- WHAT IS REQUIRED -
Please filter the entries for the word "Hepatocellular" and copy every line that has it.

*** Opening EXTRACTED INFORMATION ***

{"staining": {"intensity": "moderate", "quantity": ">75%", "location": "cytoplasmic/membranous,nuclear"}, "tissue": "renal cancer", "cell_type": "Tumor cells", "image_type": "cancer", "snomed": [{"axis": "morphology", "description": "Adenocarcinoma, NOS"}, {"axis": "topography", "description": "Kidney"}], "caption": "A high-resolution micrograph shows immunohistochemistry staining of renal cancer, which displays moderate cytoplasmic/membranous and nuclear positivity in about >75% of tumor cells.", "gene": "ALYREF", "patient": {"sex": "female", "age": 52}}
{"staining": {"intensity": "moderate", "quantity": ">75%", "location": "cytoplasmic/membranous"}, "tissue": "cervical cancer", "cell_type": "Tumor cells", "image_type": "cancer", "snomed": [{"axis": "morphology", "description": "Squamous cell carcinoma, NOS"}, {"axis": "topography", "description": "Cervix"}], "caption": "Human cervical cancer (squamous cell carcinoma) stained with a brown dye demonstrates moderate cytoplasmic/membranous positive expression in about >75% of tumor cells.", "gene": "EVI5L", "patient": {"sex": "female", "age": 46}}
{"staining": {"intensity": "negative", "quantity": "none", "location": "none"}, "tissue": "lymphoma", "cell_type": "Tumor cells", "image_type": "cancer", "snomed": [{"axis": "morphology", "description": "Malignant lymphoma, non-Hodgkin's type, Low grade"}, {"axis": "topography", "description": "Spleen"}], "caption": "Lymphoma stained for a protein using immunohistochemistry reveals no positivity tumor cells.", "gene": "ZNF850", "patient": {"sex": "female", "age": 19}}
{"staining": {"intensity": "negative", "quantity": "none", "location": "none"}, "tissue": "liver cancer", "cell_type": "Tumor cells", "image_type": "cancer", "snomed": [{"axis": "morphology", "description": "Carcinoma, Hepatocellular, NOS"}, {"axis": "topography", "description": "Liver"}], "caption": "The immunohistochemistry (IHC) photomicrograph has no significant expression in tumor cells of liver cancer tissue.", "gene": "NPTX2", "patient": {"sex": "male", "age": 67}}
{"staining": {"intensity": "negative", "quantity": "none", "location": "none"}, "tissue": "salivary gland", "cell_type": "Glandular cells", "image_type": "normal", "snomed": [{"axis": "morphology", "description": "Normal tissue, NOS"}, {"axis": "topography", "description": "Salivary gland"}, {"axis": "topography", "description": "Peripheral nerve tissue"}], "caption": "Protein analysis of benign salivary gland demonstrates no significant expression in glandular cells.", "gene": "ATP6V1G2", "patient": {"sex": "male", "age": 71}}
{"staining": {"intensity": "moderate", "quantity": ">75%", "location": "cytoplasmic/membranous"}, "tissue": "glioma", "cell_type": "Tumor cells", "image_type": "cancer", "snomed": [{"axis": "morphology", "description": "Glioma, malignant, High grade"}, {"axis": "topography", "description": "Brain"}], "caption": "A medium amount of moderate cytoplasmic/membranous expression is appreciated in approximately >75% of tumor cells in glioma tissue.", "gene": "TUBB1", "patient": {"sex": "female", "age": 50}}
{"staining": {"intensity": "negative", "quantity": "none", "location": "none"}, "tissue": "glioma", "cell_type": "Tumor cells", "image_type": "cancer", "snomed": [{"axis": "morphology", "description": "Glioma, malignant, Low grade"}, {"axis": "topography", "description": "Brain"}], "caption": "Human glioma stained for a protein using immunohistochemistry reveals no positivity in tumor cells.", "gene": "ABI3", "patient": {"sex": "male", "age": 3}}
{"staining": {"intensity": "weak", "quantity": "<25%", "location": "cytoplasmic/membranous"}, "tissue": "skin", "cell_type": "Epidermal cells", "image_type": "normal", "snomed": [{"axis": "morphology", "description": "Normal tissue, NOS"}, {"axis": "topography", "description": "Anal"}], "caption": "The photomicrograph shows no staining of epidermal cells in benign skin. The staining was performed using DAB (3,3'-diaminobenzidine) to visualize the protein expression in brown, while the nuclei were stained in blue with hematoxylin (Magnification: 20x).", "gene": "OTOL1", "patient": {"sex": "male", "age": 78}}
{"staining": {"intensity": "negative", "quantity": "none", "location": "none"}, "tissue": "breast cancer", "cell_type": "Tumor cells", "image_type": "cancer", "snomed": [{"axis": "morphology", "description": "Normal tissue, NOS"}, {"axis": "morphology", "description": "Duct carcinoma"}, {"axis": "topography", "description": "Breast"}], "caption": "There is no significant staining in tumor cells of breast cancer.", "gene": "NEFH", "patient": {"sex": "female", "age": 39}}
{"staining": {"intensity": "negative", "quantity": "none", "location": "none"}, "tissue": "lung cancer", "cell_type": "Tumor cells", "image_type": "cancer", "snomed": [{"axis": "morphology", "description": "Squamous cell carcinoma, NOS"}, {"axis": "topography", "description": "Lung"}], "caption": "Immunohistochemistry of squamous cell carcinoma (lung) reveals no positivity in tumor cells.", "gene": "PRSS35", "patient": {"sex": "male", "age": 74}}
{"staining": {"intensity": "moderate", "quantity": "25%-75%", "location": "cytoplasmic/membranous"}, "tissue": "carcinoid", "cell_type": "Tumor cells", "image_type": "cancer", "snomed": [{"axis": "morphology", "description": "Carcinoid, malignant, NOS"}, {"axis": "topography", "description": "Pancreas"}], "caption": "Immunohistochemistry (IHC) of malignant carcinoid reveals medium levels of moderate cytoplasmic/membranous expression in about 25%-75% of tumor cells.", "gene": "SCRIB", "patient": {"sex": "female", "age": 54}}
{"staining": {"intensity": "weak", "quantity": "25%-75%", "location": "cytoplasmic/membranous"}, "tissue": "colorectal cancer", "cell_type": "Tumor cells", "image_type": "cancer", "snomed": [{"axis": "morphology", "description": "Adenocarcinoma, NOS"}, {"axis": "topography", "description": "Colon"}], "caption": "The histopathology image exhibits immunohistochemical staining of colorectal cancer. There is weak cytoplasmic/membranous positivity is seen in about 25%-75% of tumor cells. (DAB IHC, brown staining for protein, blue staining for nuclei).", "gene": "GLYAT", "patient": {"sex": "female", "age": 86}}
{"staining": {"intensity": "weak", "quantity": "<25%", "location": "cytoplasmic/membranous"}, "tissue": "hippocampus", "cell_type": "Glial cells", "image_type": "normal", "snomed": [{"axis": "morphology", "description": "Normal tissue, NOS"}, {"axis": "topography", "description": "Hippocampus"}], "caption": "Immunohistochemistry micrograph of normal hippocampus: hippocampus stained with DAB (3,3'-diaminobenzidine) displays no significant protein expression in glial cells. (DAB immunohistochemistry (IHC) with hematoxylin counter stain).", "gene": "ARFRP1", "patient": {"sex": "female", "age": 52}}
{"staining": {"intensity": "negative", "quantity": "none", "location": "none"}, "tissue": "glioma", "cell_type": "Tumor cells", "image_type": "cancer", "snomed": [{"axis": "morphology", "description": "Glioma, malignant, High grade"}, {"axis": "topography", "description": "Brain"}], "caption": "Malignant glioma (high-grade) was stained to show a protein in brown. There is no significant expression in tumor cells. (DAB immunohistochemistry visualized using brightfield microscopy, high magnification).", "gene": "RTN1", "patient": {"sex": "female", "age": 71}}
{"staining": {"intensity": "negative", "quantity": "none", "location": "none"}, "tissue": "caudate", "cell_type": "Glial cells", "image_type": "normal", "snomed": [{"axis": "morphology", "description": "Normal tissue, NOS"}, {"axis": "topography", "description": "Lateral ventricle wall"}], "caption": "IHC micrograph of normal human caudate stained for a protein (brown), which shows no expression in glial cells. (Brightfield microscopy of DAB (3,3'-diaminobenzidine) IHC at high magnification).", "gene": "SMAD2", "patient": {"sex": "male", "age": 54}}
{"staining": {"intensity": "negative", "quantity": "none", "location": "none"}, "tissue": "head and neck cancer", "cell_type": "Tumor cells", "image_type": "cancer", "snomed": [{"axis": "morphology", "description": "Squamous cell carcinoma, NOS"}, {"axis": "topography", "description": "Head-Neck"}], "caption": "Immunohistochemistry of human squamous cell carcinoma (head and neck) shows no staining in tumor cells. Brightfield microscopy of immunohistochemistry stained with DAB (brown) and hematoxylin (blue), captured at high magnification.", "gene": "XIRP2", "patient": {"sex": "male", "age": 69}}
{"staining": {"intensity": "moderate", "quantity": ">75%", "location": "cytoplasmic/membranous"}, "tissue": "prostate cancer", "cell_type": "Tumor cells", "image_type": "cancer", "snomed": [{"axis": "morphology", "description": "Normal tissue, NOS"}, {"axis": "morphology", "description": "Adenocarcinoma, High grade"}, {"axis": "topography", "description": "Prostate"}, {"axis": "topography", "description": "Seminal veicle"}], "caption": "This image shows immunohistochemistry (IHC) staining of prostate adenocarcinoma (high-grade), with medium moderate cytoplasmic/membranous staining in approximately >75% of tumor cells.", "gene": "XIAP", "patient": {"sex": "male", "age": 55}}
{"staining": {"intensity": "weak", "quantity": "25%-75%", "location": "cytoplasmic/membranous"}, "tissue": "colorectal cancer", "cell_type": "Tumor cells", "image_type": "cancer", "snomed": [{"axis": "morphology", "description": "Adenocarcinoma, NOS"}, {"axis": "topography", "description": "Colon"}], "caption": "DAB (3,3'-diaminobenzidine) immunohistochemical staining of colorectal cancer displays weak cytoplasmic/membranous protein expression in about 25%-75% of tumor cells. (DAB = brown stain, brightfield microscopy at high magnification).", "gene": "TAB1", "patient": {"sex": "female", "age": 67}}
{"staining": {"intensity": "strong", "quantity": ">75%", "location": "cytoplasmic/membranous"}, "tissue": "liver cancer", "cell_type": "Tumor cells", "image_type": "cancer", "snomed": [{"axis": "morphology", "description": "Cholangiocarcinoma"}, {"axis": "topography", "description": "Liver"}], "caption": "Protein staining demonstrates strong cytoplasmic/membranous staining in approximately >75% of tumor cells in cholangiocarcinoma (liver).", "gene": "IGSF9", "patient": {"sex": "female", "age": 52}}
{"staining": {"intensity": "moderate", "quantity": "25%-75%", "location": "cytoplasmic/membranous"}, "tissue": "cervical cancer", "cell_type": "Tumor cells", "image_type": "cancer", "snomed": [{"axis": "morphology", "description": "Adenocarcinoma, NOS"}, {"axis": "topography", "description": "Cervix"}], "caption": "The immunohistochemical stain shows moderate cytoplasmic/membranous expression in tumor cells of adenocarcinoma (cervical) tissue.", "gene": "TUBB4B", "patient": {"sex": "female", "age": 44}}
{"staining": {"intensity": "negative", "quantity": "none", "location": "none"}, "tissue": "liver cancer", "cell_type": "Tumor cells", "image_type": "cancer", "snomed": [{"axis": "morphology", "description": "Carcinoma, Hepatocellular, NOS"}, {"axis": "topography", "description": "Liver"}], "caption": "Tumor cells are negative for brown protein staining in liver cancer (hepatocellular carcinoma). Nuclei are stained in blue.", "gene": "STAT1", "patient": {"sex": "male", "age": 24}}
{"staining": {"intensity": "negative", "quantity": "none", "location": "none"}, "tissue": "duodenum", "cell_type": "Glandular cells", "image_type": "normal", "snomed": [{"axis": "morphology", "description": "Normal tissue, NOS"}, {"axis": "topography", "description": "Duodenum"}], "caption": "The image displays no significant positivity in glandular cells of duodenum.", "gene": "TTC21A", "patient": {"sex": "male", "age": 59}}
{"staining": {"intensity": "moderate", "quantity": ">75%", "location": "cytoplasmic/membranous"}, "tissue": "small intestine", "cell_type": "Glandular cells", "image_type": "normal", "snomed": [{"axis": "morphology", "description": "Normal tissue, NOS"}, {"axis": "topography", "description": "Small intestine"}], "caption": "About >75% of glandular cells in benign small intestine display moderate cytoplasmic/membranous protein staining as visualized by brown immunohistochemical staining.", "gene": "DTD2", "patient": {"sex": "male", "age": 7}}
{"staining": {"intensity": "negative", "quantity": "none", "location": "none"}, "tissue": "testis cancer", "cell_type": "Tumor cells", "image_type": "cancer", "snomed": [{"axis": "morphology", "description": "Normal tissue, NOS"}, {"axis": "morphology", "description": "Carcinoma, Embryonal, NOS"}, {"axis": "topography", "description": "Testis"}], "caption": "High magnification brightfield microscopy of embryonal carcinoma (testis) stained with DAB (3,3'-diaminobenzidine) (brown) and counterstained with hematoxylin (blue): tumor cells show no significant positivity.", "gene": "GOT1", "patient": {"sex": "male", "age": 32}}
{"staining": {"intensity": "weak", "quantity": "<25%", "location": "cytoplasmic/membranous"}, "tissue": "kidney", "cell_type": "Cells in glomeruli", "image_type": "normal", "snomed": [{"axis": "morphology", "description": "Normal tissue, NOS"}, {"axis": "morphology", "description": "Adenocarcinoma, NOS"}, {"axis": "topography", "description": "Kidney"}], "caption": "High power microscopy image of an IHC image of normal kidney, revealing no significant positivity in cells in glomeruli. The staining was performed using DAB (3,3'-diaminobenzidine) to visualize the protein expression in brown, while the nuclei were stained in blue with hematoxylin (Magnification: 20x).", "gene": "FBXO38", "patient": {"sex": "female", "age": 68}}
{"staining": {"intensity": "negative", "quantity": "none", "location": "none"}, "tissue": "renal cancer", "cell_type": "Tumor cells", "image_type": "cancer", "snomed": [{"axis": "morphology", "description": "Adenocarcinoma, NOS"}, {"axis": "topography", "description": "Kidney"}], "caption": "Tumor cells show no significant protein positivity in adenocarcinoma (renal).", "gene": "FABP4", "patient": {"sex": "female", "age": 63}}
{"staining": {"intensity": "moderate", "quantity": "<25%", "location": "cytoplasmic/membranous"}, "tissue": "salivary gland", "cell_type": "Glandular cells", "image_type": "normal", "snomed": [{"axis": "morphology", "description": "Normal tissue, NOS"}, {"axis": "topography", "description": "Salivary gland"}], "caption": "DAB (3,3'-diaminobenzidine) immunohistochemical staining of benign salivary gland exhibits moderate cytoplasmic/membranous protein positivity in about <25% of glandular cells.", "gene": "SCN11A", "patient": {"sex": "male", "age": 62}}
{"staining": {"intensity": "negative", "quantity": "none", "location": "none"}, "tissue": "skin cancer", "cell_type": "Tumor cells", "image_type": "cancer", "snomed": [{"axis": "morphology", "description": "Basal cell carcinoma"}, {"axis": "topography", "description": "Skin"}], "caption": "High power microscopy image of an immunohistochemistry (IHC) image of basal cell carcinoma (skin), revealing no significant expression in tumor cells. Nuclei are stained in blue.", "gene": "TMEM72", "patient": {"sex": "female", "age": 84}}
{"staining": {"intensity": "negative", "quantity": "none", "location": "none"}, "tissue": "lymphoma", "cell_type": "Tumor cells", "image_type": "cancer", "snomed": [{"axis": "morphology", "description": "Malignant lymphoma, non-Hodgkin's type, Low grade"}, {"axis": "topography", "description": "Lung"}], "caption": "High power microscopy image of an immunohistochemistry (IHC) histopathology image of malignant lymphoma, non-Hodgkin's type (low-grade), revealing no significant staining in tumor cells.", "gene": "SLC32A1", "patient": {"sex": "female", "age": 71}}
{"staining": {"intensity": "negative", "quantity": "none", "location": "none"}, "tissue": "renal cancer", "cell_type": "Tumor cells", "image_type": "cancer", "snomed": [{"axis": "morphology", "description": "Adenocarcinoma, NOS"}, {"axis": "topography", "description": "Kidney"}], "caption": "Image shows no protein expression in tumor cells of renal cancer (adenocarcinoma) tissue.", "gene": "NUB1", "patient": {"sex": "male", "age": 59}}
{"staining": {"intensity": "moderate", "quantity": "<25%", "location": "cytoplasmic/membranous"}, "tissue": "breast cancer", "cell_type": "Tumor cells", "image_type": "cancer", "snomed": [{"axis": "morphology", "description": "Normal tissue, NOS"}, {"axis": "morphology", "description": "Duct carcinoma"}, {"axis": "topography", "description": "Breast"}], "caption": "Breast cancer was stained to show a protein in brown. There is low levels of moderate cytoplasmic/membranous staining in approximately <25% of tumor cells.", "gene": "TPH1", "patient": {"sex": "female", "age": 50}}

*** Closing EXTRACTED INFORMATION ***

- EXERCISE RESPONSE -
{"staining": {"intensity": "negative", "quantity": "none", "location": "none"}, "tissue": "liver cancer", "cell_type": "Tumor cells", "image_type": "cancer", "snomed": [{"axis": "morphology", "description": "Carcinoma, Hepatocellular, NOS"}, {"axis": "topography", "description": "Liver"}], "caption": "The immunohistochemistry (IHC) photomicrograph has no significant expression in tumor cells of liver cancer tissue.", "gene": "NPTX2", "patient": {"sex": "male", "age": 67}}
{"staining": {"intensity": "negative", "quantity": "none", "location": "none"}, "tissue": "liver cancer", "cell_type": "Tumor cells", "image_type": "cancer", "snomed": [{"axis": "morphology", "description": "Carcinoma, Hepatocellular, NOS"}, {"axis": "topography", "description": "Liver"}], "caption": "Tumor cells are negative for brown protein staining in liver cancer (hepatocellular carcinoma). Nuclei are stained in blue.", "gene": "STAT1", "patient": {"sex": "male", "age": 24}}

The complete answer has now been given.